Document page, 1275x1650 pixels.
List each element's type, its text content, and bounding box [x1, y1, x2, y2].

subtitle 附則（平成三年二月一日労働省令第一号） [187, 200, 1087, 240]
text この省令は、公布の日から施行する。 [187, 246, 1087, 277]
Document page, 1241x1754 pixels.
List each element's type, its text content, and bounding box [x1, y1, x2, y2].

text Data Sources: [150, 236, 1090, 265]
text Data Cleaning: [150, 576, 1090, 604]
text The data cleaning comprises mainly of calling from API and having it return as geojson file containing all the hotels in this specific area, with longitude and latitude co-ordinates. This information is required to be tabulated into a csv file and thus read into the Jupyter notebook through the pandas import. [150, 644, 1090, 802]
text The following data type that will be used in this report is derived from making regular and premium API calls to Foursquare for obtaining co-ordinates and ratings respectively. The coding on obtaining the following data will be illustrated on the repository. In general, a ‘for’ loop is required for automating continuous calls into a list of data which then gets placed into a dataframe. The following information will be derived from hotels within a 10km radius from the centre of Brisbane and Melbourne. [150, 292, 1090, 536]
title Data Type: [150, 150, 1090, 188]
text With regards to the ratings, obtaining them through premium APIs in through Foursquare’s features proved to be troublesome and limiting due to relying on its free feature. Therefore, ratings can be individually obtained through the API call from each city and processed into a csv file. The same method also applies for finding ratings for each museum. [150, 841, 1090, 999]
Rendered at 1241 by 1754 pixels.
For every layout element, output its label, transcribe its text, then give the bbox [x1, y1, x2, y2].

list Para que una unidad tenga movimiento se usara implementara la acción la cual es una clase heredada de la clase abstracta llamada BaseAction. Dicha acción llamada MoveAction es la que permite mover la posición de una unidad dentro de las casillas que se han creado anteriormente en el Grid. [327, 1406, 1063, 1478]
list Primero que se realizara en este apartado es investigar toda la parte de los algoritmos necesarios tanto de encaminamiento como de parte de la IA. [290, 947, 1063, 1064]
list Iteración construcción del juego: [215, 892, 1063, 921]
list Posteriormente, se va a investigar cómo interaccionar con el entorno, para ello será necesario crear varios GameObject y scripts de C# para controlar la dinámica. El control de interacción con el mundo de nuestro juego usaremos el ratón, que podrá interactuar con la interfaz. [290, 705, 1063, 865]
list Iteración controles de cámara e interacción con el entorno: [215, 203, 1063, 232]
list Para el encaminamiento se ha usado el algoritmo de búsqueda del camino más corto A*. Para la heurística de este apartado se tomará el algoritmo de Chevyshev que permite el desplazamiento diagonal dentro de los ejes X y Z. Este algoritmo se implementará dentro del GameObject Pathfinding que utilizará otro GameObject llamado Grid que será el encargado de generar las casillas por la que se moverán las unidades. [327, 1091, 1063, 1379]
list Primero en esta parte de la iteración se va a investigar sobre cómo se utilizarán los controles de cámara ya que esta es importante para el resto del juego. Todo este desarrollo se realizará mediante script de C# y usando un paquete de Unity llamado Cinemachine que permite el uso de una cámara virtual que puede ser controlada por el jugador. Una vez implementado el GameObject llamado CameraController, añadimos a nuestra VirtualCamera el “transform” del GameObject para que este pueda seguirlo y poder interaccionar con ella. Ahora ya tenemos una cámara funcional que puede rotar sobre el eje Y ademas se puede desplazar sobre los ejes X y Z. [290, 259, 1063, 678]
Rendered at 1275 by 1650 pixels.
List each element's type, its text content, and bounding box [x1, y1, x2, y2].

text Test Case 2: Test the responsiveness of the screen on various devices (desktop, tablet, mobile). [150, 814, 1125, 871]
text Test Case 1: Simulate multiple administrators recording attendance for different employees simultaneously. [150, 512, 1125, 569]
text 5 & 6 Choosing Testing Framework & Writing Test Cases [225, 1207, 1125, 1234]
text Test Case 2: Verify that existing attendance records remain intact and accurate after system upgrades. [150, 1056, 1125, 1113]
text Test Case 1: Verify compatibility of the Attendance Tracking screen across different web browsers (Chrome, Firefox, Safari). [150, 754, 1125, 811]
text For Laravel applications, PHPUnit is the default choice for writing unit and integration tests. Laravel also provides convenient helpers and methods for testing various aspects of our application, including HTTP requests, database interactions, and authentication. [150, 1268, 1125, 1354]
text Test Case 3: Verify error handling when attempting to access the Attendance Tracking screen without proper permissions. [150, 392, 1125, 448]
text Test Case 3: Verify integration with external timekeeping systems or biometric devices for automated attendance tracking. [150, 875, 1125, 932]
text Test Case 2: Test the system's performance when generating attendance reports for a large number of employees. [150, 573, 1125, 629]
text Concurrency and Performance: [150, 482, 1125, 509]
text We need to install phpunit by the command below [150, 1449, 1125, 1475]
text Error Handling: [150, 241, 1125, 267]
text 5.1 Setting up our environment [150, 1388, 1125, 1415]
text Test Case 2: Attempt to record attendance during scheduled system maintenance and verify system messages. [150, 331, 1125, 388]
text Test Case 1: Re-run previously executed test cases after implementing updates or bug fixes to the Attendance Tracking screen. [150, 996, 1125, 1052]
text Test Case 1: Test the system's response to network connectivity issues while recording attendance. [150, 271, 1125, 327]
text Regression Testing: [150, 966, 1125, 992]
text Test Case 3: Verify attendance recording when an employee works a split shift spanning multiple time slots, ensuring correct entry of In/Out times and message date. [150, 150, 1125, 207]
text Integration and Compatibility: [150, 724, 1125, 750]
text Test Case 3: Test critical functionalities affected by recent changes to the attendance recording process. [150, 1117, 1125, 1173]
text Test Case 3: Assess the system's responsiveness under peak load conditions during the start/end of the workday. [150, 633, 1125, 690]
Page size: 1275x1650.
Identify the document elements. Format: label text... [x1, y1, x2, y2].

************

(Activity):
Begin with the top line of the material and go as far as the line with "Document page, 1241x1754 pixels.". Set down those lines exactly, both ends included, and nothing more.

(Result of this exercise):
Document page, 1275x1650 pixels.
List each element's type, its text content, and bounding box [x1, y1, x2, y2].

subtitle 附則（平成三年二月一日労働省令第一号） [187, 200, 1087, 240]
text この省令は、公布の日から施行する。 [187, 246, 1087, 277]
Document page, 1241x1754 pixels.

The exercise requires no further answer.